But in Washington, climate-related problems are being seen as a hard security issue. The US intel­­li­­gence community, for example, recently wrote a National Intelligence Assessment on the national security impacts of global climate change through 2030. Another presidential report prepared by the US intelligence community, Global Trends 2025, has climate change as a top talking point.

The new director of National Intel­li­gence, Dennis Blair, recently told a committee of senators that the intelligence community “judges that global climate change will have important and extensive implications for US national security interests over the next 20 years.”

Academics are diving into the topic, too. In December, the Pentagon unveiled a controversial program to fund social science research. The $50 million research fund, known as Minerva, is funding work at the University of Texas at Austin to study the effects of climate change on the security of African nations.

“The topic is clearly on the radar of senior members of the intelligence community,” says Sherri Goodman, general counsel for CNA, a Pentagon-funded think tank. “There have been a number of public statements from the new leadership, as well as the president’s own remarks, that reference the security consequences of climate change,” she adds.

Sharon Burke, vice president for Natural Security at the Center for a New American Security, says the military is paying increasing attention to the problem. “But the approach is not yet systematic or pervasive, and there are many skeptics,” she says.

Ms. Burke says that, thanks to the 2008 defense authorization act, there is a “growing infrastructure of individuals” within the military dedicated to studying climate-change concerns.

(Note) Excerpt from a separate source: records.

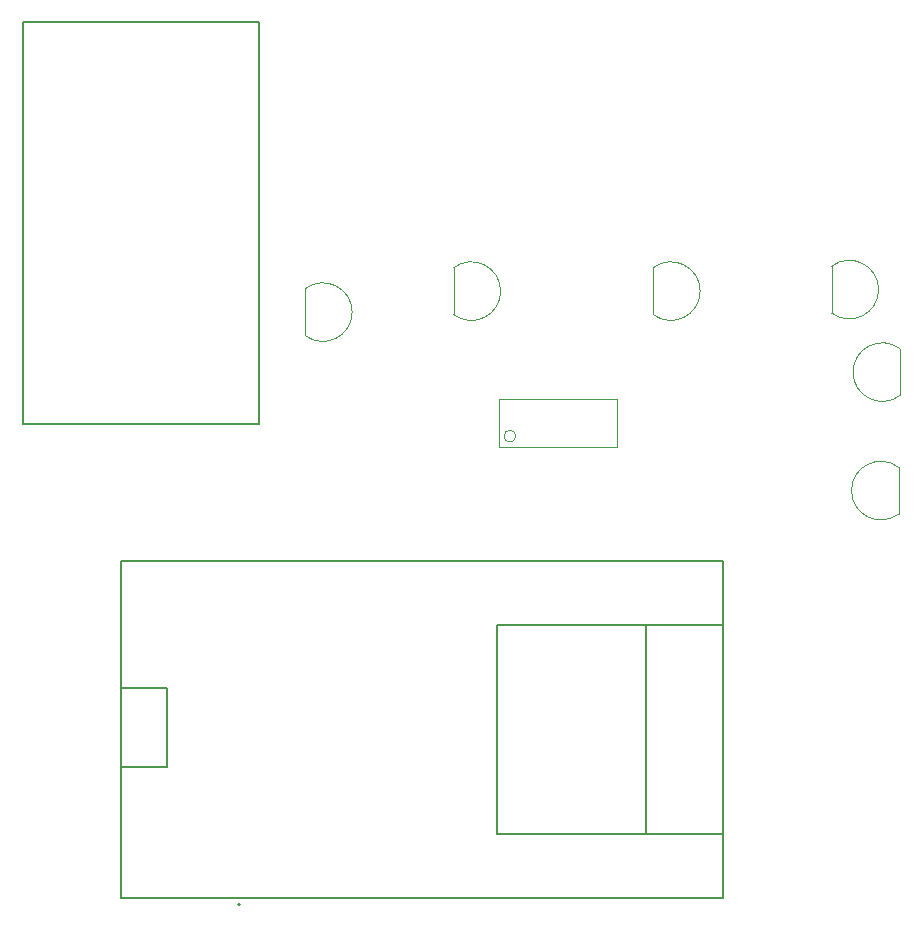
<source format=gbr>
G04*
G04 #@! TF.GenerationSoftware,Altium Limited,Altium Designer,24.3.1 (35)*
G04*
G04 Layer_Color=16711935*
%FSLAX25Y25*%
%MOIN*%
G70*
G04*
G04 #@! TF.SameCoordinates,1CC19C7B-97DE-4EE6-9EAD-702A75026B31*
G04*
G04*
G04 #@! TF.FilePolarity,Positive*
G04*
G01*
G75*
%ADD10C,0.00787*%
%ADD13C,0.00500*%
%ADD53C,0.00394*%
D10*
X75894Y27535D02*
G03*
X75894Y27535I-394J0D01*
G01*
D13*
X36287Y73358D02*
X51602D01*
Y99780D01*
X36287D02*
X51602D01*
X211327Y50921D02*
Y120567D01*
X236878D01*
X161602D02*
X211327D01*
X161602Y50921D02*
Y120567D01*
Y50921D02*
X211327D01*
X236878D01*
Y120567D02*
Y142024D01*
Y50921D02*
Y120567D01*
Y29780D02*
Y50921D01*
X36287Y142024D02*
X236878D01*
X36287Y29780D02*
X236878D01*
X36287Y99780D02*
Y142024D01*
Y73358D02*
Y99780D01*
Y29780D02*
Y73358D01*
X3472Y321555D02*
X82213D01*
Y187697D02*
Y321555D01*
X3472Y187697D02*
X82213D01*
X3472D02*
Y321555D01*
D53*
X295406Y173295D02*
G03*
X295406Y157705I-5906J-7795D01*
G01*
X167827Y183669D02*
G03*
X167827Y183669I-1969J0D01*
G01*
X97594Y217205D02*
G03*
X97594Y232795I5906J7795D01*
G01*
X147095Y224205D02*
G03*
X147095Y239795I5906J7795D01*
G01*
X213595Y224205D02*
G03*
X213595Y239795I5906J7795D01*
G01*
X273095Y224705D02*
G03*
X273095Y240295I5906J7795D01*
G01*
X295905Y212795D02*
G03*
X295905Y197205I-5906J-7795D01*
G01*
X295406Y157705D02*
Y173295D01*
X201685Y180126D02*
Y195874D01*
X162315Y180126D02*
Y195874D01*
X201685D01*
X162315Y180126D02*
X201685D01*
X97594Y217205D02*
Y232795D01*
X147094Y224205D02*
Y239795D01*
X213594Y224205D02*
Y239795D01*
X273094Y224705D02*
Y240295D01*
X295906Y197205D02*
Y212795D01*
M02*

</source>
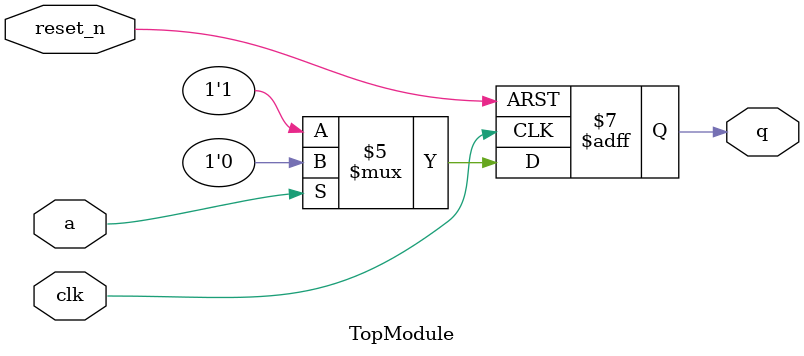
<source format=sv>
module TopModule (
    input logic clk,
    input logic reset_n,
    input logic a,
    output logic q
);

    always_ff @(posedge clk or negedge reset_n) begin
        if (!reset_n) begin
            q <= 1'b0;
        end else begin
            if (a == 1'b0) begin
                q <= 1'b1;
            end else begin
                q <= 1'b0;
            end
        end
    end

endmodule
</source>
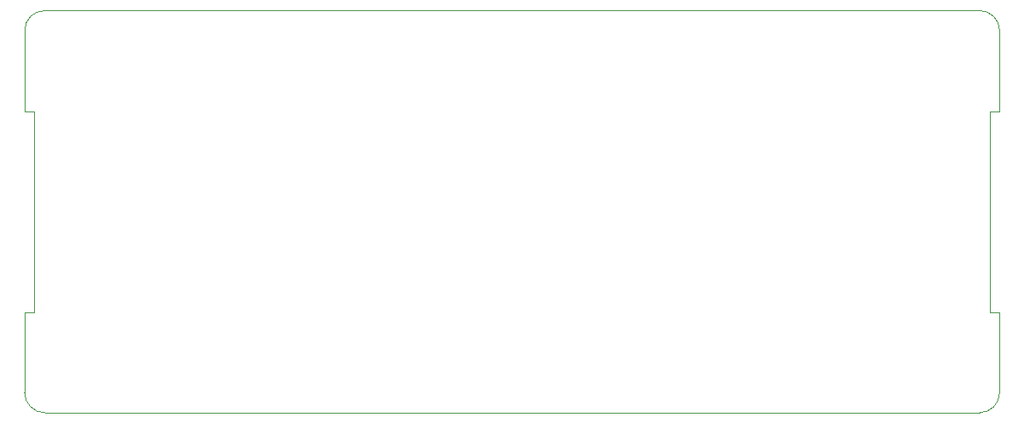
<source format=gko>
G04*
G04 #@! TF.GenerationSoftware,Altium Limited,Altium Designer,23.0.1 (38)*
G04*
G04 Layer_Color=16711935*
%FSLAX25Y25*%
%MOIN*%
G70*
G04*
G04 #@! TF.SameCoordinates,FEFC64D0-FB10-4D50-9D40-DAED1BB74A73*
G04*
G04*
G04 #@! TF.FilePolarity,Positive*
G04*
G01*
G75*
%ADD13C,0.00200*%
D13*
X99933Y107610D02*
G03*
X107807Y99736I7874J0D01*
G01*
X473555D02*
G03*
X481429Y107610I0J7874D01*
G01*
X481429Y249342D02*
G03*
X473555Y257217I-7874J0D01*
G01*
X107807Y257217D02*
G03*
X99933Y249342I0J-7874D01*
G01*
X107807Y99736D02*
X473555D01*
X481429Y107610D02*
Y139106D01*
X477689D02*
X481429D01*
X477689D02*
Y217846D01*
X481429D01*
Y249342D01*
X107807Y257217D02*
X473555Y257217D01*
X99933Y217846D02*
Y249342D01*
Y217846D02*
X103673D01*
Y139106D02*
Y217846D01*
X99933Y139106D02*
X103673D01*
X99933Y107610D02*
Y139106D01*
M02*

</source>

She notes that the US Navy, which must address strategic changes in the Arctic, is “forward leaning in exploring the implications of climate change.” Still, she notes a chain-of-command need for clarity:

“I’m getting questions from civilians and military members at the Department of Defense about what their guidance is,” she says. “They’re looking to the White House to formally define climate change as a security issue.”

A 2007 report by 11 retired US generals and admirals, writing under the auspices of CNA, says that “climate change can act as a threat multiplier for instability in some of the most volatile regions of the world … and this presents significant national security challenges for the United States.” Here are a few of the main issues:

Storm surge threats
Some worry that rising sea levels and major weather events like hurricane Katrina could flood parts of low-lying cities, including New York. Military and nuclear installations could also be in danger of inundation. In congres­sional testimony last year, Tom Fingar, then deputy director of National Intelligence for Analysis, said that 63 US coastal military installations and a number of nuclear reactors are in danger of being flooded by storm surges. Now the Pentagon’s environmental science and research program, known as SERDEP, is developing a computer model designed to predict such events.